Recently I was in the process of compiling Qt 6.1 with a wide variety
of toolchains on Windows. While doing so I was also attempting to
build the library using clang-cl, which sadly led to a build failure
due to _rdrand64_step not being declared.
Someone happened to have already reported the bug to Qt here
https://bugreports.qt.io/browse/QTBUG-88434 but they won't fix it and
rightfully so. With further research I discovered that there are many
intrinsics in immitrin.h and associate headers that are simply
disabled when using clang-cl unless explicitly enabled by various
feature macros (one's that aren't documented for clang-cl).

An example of a few of these:
_rdrand16_step, _rdrand32_step and on x86_64 _rdrand64_step are behind
the guard:

#if !(defined(_MSC_VER) || defined(__SCE__)) || __has_feature(modules) || \
    defined(__RDRND__)

So therefore if one wanted to use these intrinsics one would have to
define __RDRND__ on the commandline. This is contrary to how MSVC
handles it, as those are always available during compilation.

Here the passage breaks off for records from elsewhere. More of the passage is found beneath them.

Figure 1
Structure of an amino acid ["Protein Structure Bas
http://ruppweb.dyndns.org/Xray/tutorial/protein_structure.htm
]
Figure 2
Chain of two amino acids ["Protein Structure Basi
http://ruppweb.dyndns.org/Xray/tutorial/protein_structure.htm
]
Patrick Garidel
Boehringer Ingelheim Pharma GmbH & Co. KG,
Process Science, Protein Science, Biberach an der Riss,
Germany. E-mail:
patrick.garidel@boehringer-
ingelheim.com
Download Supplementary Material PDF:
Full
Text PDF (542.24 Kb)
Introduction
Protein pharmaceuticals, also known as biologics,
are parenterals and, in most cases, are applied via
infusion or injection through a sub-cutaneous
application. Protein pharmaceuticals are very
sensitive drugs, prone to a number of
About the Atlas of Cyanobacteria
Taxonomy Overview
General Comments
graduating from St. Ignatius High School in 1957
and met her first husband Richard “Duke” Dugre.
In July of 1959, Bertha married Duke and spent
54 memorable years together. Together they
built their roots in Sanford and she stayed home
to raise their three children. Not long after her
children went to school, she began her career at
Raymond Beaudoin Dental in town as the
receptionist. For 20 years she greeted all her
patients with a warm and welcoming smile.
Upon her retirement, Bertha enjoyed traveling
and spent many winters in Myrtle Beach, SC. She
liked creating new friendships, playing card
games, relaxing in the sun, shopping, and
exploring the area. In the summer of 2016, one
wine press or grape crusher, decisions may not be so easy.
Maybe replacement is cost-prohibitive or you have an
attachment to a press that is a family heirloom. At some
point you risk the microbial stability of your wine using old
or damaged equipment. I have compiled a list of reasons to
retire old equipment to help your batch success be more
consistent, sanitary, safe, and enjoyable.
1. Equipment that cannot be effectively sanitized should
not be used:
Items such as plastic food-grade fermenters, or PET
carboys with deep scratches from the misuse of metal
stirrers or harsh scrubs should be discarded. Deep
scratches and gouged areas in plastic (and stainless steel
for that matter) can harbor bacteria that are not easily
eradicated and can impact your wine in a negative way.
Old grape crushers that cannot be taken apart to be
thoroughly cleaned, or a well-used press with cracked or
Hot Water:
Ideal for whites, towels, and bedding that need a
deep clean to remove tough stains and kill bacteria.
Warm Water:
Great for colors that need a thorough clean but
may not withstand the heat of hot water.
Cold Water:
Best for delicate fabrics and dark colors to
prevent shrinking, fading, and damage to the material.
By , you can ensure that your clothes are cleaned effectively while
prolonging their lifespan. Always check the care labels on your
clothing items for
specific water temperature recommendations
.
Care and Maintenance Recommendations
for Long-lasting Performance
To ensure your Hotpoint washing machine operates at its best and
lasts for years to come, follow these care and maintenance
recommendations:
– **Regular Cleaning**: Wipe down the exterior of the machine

Similarly many BMI intrinsics such as _blsi_u32, _blsmsk_u32 or
_blsr_u32 are guarded behind such a header guard (except checking for
the __BMI__ macro instead).

A git log revealed that these header guards were introduced in this
commit here https://github.com/llvm/llvm-project/commit/379a1952b37247975d2df8d23498675c9c8cc730
for the sake of compile time. I think this makes a lot of sense for
the various intrinsics for AVX and similar, as these need to be
accompanied by a /arch: option on the command line anyways, but the
above intrinsics do not have such an option.

I am now wondering if it would make sense to enable intrinsics such as
the above (ones that aren't dependent on /arch: ) by default when
compiling for an MSVC target? This seems to be what MSVC users expect.
And besides, without looking at clangs headers it is currently
impossible to find out how to enable these intrinsics as it's
undocumented which defines one would have to set on the command line
to enable these.

Kind regards,

Markus

It looks to me like the rdrand feature is a special case. For any other feature, you can include the feature-specific header, like bmiintrin.h after including immintrin.h, and it will work out. For rdrand, they are defined inline in immintrin.h, so you have to resort to adjusting compiler flags to get those definitions.

I can try to remember and recount some background about how we got here. Intel at some point decided that it would be a good idea to make immintrin.h an umbrella header. Umbrella headers are usually really bad for compile time, so IMO this was a huge mistake. When Intel added the AVX intrinsics to immintrin.h, we in Chrome noticed that our Windows compile time regressed significantly. This is because various STL headers at the time included intrin.h, which includes immintrin.h, which dragged in all the AVX stuff. When we noticed the regression, Nico went ahead and added back those ifdefs. It’s not ideal, but it’s also unreasonable to spend XX% of every compile that uses parsing AVX512 intrinsics that nobody ever uses.

There was a follow-up proposal to build a module for immintrin.h to solve the compile time problems that way. However, the effort hasn’t gone anywhere.